The proper position for a stone to be clamped in an ultrasonic profiler is in such a way that it is held at a 90 degree angle from the hand piece. You will find that the cutting power is multiplied 10 times or more when the stone is held at 90 degrees than when it’s held straight forward. This is possibly due to a “cracking of the whip” effect – by holding the tip of the stone off to one side, the operator actually multiplies the tip’s cutting power, whereas aligning the stone with the centerline of the hand piece produces no such additional multiplication.

LED feedback is displayed by the LED indicators on the machine’s front panel and tells you how well the machine is in balance with the stone. Machines equipped with LED indicators are easy to use. Any time the LEDs are a multiple of two (i.e., two or four LED lights on) then the machine is operating internally at maximum ease for that power setting.

Consequently, an odd number of LEDs can indicate a growing imbalance, possibly because the stone is getting shorter, impacting the freedom of the vibrations. Some stones that worked well only seconds earlier now won’t work at all because of some change in the overall length of the stone (the center of weight moves forward in direct proportion as the stone wears down and thereby slows down the tip vibration).

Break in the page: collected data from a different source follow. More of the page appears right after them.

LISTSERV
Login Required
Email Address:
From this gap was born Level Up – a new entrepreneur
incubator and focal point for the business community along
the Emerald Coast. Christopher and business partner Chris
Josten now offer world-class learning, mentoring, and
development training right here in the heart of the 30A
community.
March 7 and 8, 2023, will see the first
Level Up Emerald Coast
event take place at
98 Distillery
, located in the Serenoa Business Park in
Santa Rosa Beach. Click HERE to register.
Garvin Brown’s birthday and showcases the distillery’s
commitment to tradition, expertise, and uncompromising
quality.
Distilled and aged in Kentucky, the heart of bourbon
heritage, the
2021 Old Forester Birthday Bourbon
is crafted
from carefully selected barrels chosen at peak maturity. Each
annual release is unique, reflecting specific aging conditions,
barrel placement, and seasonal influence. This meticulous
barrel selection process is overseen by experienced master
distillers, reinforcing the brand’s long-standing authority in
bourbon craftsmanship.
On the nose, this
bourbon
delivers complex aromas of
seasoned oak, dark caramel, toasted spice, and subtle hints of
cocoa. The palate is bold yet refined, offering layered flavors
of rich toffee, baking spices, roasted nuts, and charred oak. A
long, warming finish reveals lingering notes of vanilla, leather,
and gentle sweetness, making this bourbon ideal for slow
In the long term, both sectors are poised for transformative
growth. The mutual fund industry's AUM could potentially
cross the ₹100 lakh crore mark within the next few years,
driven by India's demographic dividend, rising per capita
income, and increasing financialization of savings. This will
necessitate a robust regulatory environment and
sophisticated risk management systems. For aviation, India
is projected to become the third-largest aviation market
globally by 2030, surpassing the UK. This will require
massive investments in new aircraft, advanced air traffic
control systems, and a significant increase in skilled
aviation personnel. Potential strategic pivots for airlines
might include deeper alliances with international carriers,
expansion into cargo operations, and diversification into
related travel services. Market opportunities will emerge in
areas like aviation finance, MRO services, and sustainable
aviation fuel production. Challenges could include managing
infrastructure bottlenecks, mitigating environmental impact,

When this happens, the operator has no choice but to redress the stone – making the tip once again as light as possible and also removing as much weight from the stone as possible. The operator can then slowly turn up the power until either operating performance is reestablished or a piece of the tip explodes off. In the case of an explosion, the physics of the cycle speed and power have broken off that part of the stone which was not in harmonic agreement with the length of the crystal’s cycle.

When the LED indicators stay on zero even though you have turned the power up to full speed, then either the stone’s shape is incorrect (the center of the stone’s weight has moved too close to the tip and away from the clamp where it should be), or a connection is loosening. Either way, the end result is going to be an overheating of the crystal inside the hand piece with no cutting occurring.

When trying to fix stones that won’t work properly, keep the tip of the stone weighing nothing and remove as much weight as you can from the rest of the stone. If the stone continues not to work, remove the stone from the holder, remove the holder from the ultrasonic hand piece and thoroughly clean all contact points with a solvent. Dry the hand piece completely and tighten every-thing back down until it all locks solid – there can be no loose connections or dirt anywhere on any contact points or the cycles will hit a “dead” spot and stop. Make sure that the stone is pushed as far into the holder as it will possibly go to make solid contact with the bottom of the stone holder’s slot. Also make sure that it is clamped as tightly as possible. Ensuring that the stone length, weight and shape are in balance with the vibrations coming from the hand piece is the secret to having great cutting power.

There are only two main reasons for using ultrasonic profilers. One is to achieve a 60 percent timesavings over conventional polishing in intricate parts. The second reason, which is actually more important than the first, is that a veteran using an ultrasonic profiler properly will allow shop owners to make impossibly short deliveries that otherwise would not be achievable.